Did you turn up the TV last night? If you did, it could be a sign of hearing loss. The problem is… you can’t quite remember. And that’s becoming more of an issue recently. While working yesterday, you couldn’t even remember your new co-worker’s name. You just met her, but even so, it feels like you’re losing your grip on your hearing and your memory. And as you think about it, you can only come up with one common cause: you’re getting older.
Certainly, both hearing and memory can be impacted by age. But it turns out these two age-associated symptoms are also connected to each other. At first, that may seem like bad news (not only do you have to cope with loss of hearing, you have to manage your failing memory too, wonderful). But the reality is, the relationship between hearing loss and memory can often be a blessing in disguise.
Memory And Hearing Loss – What’s The Connection?
Hearing loss can be taxing for your brain in a number of ways long before you recognize the decrease in your hearing. Your brain, memory, and even social life can, over time, be overwhelmed by the “spillover”.
How is so much of your brain affected by loss of hearing? Well, there are a number of different ways:
- Social isolation: When you have difficulty hearing, you’ll probably encounter some extra struggles communicating. That can lead some people to isolate themselves. Again, your brain is deprived of vital interaction which can lead to memory issues. The brain will keep getting weaker the less it’s used. Social isolation, depression, and memory problems will, over time, develop.
- Constant strain: Your brain will experience a hyper-activation fatigue, particularly in the early stages of hearing loss. This occurs because, even though there’s no actual input signal, your brain strains to hear what’s going on in the world (your brain doesn’t recognize that you’re experiencing hearing loss, it just thinks things are very quiet, so it devotes a lot of energy trying to hear in that silent environment). Your brain and your body will be left fatigued. That mental and physical exhaustion often results in loss of memory.
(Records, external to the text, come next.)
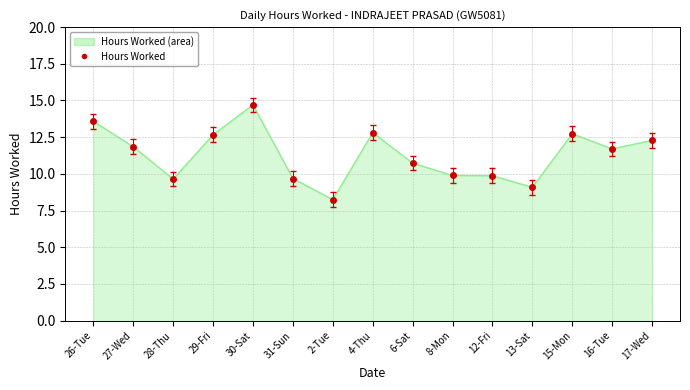

At which category does the chart reach its peak across all series?

30-Sat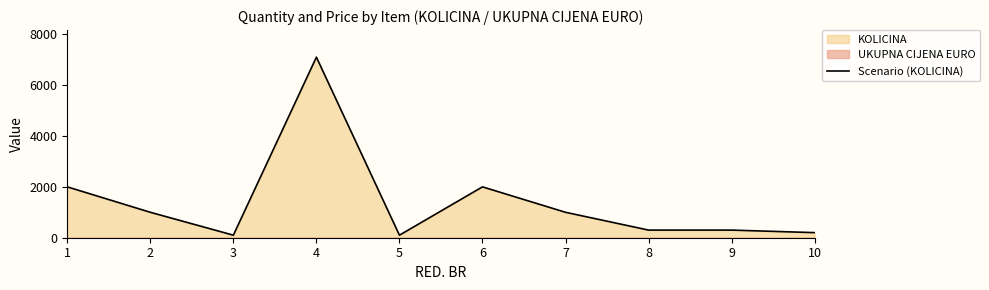

What is the value of the 5th point from the left?

100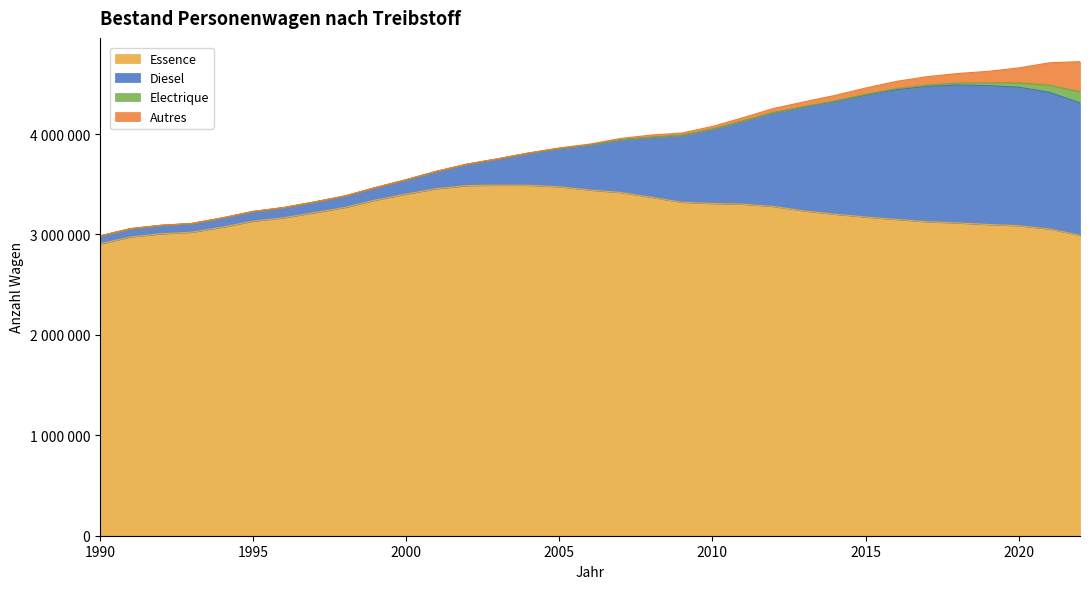

At how many categories does at least one series exceed 2576481?

33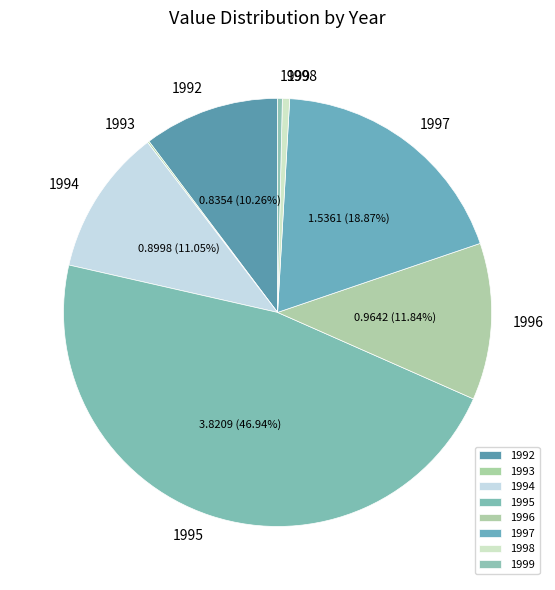

What percentage is the 1994 slice, to the nearest percent?

11%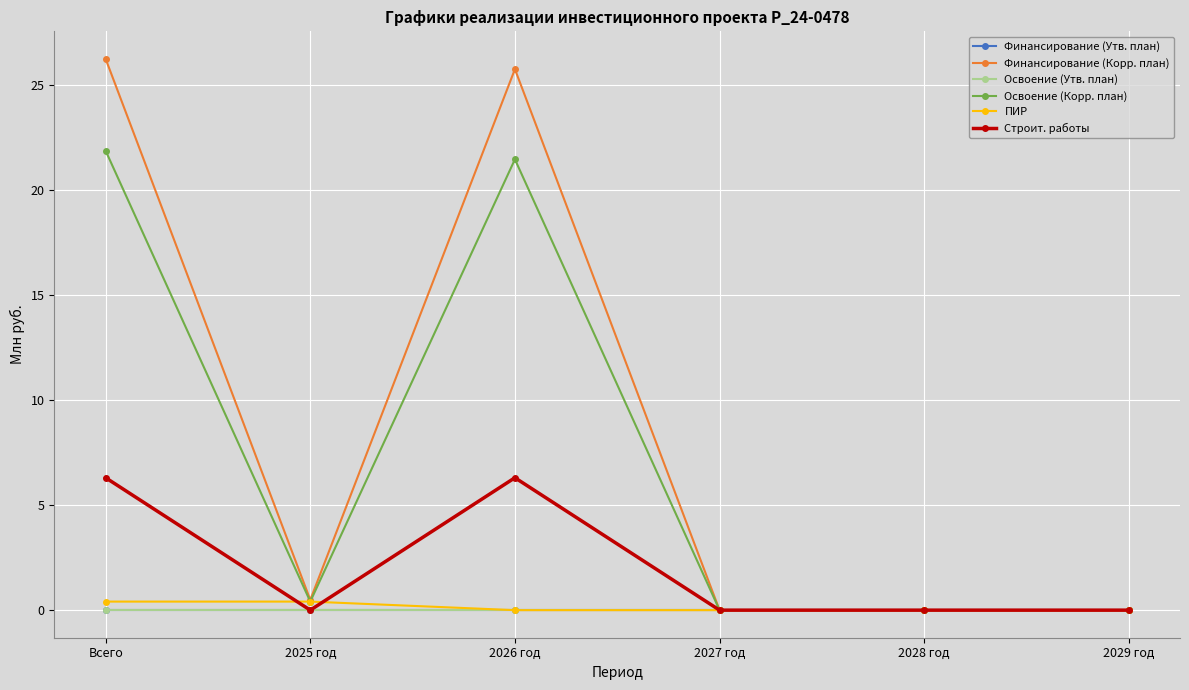

How many lines are shown in the chart?

6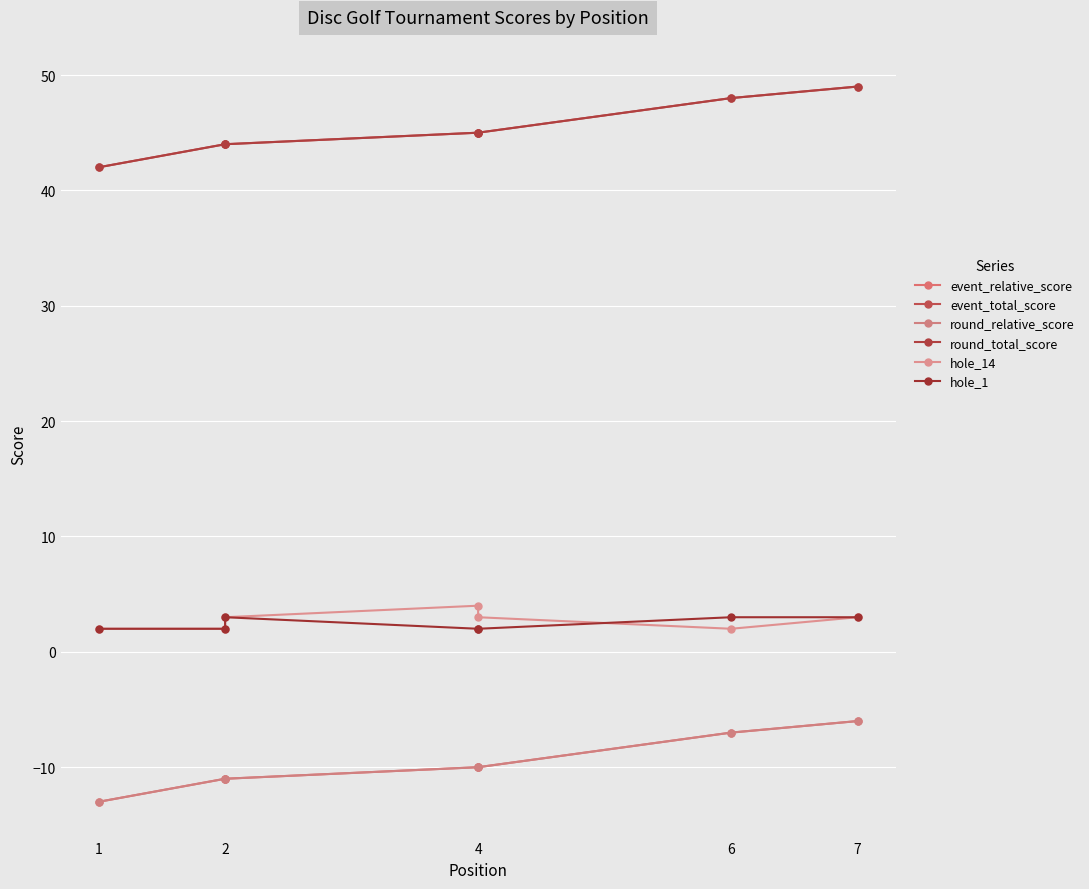

What is the total value across all series at 2?

70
- It’s becoming quieter: As your hearing begins to diminish, you’re going to experience more quietness (this is particularly true if your hearing loss is neglected). This can be, well, rather boring for the region of your brain normally responsible for the interpretation of sounds. And if the brain isn’t used it begins to weaken and atrophy. That can cause a certain amount of generalized stress, which can impact your memory.
Memory Loss is an Early Warning System For Your Body
Clearly, having hearing loss isn’t the only thing that causes memory loss. Physical or mental fatigue or illness, among other things, can trigger memory loss. Eating better and sleeping well, for instance, can generally improve your memory.
Consequently, memory is sort of like the canary in the coal mine for your body. Your brain begins to raise red flags when things aren’t working precisely. And having difficulty recollecting who said what in yesterday’s meeting is one of those red flags.
Those red flags can be helpful if you’re attempting to keep an eye out for hearing loss.
Memory Loss Often Indicates Hearing Loss
The symptoms and signs of hearing impairment can frequently be hard to notice. Hearing loss doesn’t happen over night. Damage to your hearing is commonly worse than you would like by the time you actually observe the symptoms. However, if you begin noticing symptoms associated with memory loss and get checked out early, there’s a good chance you can avoid some damage to your hearing.
Retrieving Your Memory
In situations where hearing loss has affected your memory, either via mental exhaustion or social separation, the first step is to manage the root hearing problem. The brain will be able to get back to its regular activity when it stops stressing and struggling. It can take a few months for your brain to re-adjust to hearing again, so be patient.
The warning signs raised by your loss of memory could help you be a little more conscious about protecting your hearing, or at least managing your hearing loss. That’s a lesson to remember as you get older.